### GOAL OF THE EXERCISE
In the profile of the Guatemalan midwife Odilia, what time does Odilia wake each day?
═════ TEXT SEGMENT ═════
My Beloved Teacher: Odilia

{Odilia visits a postpartum mother in her home}

Odilia is a wife, mother and indigenous midwife in a small rural village in Guatemala. In addition to her own 12 children, she raises her late sister’s five children. She is a wise woman, community leader, healer, and birth keeper.

Odilia taught me more about hard work, faith, and servanthood than anyone else I’ve ever met. As a young, healthy girl in my early twenties, I could barely keep up with her!

Every minute, of every hour, of every day she spends serving others. Odilia wakes at 6:30am, her eldest daughters make her breakfast, and then she sets out in an old pick-up truck to visit her beloved pregnant women in their homes. There she measures their bellies, takes their blood pressure, soothes their fears and discomforts, teaches them about safety and nutrition, and prays over them.

{Candles lit for a new mother blessing}

Odilia treats her pregnant mamas, new mamas and their babies with special herbs in the warmth of the temascal (Guatemalan sauna). There she bathes them and performs traditional Mayan massage.

For a rural midwife, her record is impeccable ~ in hundreds of births attended, she has never lost a baby or mother. She is one of the only local midwives who performs timely transfers to the hospital in cases of complicated labor. One of her first births was a vaginal breech birth at home, a baby born limp. She intuitively resuscitated the child despite never receiving training. Today the child is a healthy and intelligent teenager.
═════ GIVEN DATA ═════
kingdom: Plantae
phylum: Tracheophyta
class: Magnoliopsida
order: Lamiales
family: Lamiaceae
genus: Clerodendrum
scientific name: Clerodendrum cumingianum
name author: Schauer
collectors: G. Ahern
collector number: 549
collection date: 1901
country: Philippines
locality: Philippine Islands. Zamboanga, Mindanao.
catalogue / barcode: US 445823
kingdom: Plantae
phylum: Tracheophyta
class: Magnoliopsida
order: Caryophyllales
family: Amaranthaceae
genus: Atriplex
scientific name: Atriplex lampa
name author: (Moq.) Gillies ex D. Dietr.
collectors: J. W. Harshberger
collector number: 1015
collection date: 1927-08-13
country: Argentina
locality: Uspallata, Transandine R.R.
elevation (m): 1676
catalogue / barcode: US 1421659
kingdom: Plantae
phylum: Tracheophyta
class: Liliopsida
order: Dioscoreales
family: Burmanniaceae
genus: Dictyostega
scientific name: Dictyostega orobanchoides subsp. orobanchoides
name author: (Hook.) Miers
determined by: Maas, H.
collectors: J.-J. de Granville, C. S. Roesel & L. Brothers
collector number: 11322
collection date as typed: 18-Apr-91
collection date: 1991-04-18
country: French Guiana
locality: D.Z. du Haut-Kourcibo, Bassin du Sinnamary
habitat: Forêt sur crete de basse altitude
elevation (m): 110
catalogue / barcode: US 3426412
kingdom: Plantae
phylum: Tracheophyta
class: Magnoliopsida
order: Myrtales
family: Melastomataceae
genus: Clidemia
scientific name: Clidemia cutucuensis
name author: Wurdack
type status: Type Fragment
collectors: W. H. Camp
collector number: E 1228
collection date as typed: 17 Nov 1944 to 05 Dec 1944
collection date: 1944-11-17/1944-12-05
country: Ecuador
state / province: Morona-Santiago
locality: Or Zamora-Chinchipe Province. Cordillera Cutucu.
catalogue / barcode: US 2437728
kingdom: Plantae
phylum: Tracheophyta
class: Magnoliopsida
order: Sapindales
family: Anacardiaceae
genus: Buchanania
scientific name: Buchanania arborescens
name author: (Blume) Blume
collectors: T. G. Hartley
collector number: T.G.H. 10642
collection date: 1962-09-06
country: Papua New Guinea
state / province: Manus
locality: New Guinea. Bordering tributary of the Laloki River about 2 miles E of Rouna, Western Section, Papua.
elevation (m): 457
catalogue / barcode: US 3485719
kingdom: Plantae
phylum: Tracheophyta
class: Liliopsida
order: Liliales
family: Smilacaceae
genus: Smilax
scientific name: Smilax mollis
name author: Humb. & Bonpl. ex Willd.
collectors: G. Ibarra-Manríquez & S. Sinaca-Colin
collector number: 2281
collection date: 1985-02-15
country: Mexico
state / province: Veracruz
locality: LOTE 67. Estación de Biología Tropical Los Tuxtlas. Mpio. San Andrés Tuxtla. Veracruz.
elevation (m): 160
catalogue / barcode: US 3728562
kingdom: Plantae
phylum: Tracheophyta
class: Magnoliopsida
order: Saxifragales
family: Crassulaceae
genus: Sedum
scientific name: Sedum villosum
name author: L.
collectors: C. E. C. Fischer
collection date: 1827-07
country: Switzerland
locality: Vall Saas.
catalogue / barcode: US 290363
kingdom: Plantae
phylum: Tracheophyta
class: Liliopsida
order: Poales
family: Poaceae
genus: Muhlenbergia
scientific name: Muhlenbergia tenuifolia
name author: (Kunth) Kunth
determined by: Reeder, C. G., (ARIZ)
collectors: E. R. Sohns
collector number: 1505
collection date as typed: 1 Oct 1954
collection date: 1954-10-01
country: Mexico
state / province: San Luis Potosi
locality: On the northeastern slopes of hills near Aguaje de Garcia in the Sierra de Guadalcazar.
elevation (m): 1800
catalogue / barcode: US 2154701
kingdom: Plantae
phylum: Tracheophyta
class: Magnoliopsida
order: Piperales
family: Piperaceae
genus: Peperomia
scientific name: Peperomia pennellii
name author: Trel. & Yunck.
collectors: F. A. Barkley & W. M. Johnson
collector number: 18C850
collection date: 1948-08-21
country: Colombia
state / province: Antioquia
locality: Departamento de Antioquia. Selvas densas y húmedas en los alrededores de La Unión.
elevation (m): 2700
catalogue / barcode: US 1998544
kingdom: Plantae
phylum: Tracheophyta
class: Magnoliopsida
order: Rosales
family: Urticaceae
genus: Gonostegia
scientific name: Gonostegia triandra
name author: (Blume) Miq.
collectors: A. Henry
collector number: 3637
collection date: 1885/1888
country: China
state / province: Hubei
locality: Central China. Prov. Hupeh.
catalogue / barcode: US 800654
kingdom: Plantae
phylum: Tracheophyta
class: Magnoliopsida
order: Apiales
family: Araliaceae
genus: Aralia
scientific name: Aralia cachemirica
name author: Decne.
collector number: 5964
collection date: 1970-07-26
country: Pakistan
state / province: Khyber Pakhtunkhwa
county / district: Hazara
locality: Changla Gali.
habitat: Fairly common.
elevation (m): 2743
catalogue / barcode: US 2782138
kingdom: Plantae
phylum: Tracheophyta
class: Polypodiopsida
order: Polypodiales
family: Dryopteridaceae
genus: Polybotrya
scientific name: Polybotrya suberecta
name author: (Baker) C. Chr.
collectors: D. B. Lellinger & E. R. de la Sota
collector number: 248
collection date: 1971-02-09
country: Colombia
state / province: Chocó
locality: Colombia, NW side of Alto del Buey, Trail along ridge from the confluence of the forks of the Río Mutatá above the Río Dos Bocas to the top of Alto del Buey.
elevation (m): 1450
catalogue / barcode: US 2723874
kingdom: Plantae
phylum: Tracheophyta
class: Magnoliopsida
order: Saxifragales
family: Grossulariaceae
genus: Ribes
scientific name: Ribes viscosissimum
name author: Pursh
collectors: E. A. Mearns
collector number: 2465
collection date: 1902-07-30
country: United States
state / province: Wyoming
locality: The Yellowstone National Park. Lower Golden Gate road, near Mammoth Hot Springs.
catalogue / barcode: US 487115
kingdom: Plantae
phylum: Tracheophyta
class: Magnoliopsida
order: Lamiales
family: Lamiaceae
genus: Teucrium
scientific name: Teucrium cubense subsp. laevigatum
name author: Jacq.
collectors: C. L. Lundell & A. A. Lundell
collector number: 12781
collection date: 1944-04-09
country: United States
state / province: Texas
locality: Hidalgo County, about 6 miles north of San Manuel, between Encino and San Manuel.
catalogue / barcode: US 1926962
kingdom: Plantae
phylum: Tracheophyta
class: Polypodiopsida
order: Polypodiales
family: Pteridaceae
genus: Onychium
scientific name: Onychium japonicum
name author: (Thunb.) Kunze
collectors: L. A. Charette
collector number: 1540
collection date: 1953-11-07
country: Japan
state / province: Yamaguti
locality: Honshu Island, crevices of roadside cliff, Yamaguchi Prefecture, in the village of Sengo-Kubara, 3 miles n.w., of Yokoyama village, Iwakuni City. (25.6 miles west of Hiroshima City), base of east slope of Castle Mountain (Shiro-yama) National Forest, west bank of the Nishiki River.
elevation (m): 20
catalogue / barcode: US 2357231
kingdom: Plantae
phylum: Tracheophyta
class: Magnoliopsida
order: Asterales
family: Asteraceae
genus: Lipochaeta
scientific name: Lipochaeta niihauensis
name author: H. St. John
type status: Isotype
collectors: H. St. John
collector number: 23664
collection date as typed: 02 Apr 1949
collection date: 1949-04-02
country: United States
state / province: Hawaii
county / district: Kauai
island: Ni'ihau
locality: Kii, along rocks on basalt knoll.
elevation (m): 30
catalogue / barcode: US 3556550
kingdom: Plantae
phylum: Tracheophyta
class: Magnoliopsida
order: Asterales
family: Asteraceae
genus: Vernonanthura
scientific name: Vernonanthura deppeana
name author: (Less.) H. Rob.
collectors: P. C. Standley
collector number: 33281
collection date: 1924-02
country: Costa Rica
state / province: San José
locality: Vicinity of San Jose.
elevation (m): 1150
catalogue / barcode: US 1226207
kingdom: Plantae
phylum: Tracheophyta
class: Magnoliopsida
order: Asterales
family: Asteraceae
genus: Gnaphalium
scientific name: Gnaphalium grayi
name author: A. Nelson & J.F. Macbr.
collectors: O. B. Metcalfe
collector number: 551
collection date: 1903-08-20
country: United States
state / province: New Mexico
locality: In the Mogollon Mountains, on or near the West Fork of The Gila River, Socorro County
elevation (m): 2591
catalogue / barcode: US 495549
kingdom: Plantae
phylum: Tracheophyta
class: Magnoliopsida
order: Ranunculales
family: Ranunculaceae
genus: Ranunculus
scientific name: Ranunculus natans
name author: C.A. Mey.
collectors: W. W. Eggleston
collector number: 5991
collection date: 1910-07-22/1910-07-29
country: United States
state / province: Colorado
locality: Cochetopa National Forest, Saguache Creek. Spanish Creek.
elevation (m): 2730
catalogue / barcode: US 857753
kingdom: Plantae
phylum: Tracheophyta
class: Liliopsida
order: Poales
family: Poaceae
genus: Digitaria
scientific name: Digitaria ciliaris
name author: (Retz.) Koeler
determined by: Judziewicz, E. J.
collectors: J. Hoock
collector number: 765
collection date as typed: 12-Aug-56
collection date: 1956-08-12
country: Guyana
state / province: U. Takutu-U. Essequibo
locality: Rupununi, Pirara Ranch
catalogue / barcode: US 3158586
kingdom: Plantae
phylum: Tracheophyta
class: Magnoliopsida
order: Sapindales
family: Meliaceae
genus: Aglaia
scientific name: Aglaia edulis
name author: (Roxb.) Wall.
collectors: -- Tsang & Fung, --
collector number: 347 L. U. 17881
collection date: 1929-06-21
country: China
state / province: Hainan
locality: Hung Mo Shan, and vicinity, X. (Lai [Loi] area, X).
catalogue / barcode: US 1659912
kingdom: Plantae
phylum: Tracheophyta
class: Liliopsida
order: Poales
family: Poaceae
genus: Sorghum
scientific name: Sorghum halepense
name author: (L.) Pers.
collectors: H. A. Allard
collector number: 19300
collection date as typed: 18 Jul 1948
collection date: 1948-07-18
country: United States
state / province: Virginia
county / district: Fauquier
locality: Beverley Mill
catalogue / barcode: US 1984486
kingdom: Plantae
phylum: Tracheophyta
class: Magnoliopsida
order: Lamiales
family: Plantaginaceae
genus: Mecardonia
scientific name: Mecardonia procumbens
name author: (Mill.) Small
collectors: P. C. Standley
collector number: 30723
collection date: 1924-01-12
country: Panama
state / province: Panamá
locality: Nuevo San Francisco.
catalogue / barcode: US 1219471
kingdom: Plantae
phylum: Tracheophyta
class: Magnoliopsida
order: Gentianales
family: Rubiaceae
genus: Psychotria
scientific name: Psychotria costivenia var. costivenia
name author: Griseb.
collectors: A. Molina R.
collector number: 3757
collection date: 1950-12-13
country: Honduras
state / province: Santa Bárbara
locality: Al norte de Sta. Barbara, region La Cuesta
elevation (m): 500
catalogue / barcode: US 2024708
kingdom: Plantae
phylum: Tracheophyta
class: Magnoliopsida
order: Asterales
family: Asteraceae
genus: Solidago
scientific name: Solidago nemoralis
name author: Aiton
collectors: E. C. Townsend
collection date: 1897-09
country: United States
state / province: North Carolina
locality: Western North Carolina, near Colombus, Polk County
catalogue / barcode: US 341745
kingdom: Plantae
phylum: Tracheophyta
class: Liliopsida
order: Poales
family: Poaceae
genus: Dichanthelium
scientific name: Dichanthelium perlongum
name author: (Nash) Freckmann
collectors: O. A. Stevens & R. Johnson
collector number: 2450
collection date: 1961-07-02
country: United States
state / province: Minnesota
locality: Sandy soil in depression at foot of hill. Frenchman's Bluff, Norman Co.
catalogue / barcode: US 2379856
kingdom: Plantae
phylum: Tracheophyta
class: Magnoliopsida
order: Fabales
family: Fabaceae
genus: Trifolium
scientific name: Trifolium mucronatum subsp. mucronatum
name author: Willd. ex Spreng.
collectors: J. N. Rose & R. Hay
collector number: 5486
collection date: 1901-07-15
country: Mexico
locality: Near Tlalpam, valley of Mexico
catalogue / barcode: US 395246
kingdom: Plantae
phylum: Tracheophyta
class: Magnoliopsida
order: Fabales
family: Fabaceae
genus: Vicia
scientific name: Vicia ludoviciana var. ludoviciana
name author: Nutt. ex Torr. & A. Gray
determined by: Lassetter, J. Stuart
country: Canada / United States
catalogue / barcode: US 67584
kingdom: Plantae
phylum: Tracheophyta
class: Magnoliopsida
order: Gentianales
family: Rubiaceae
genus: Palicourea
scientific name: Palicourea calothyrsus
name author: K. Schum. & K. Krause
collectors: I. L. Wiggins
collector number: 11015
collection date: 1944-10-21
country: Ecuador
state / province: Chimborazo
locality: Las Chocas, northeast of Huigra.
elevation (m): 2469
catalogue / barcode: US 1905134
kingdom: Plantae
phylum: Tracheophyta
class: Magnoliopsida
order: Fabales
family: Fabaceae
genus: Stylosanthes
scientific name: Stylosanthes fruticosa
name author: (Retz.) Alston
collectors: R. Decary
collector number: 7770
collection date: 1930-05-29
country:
═════
### THE ANSWER
6:30am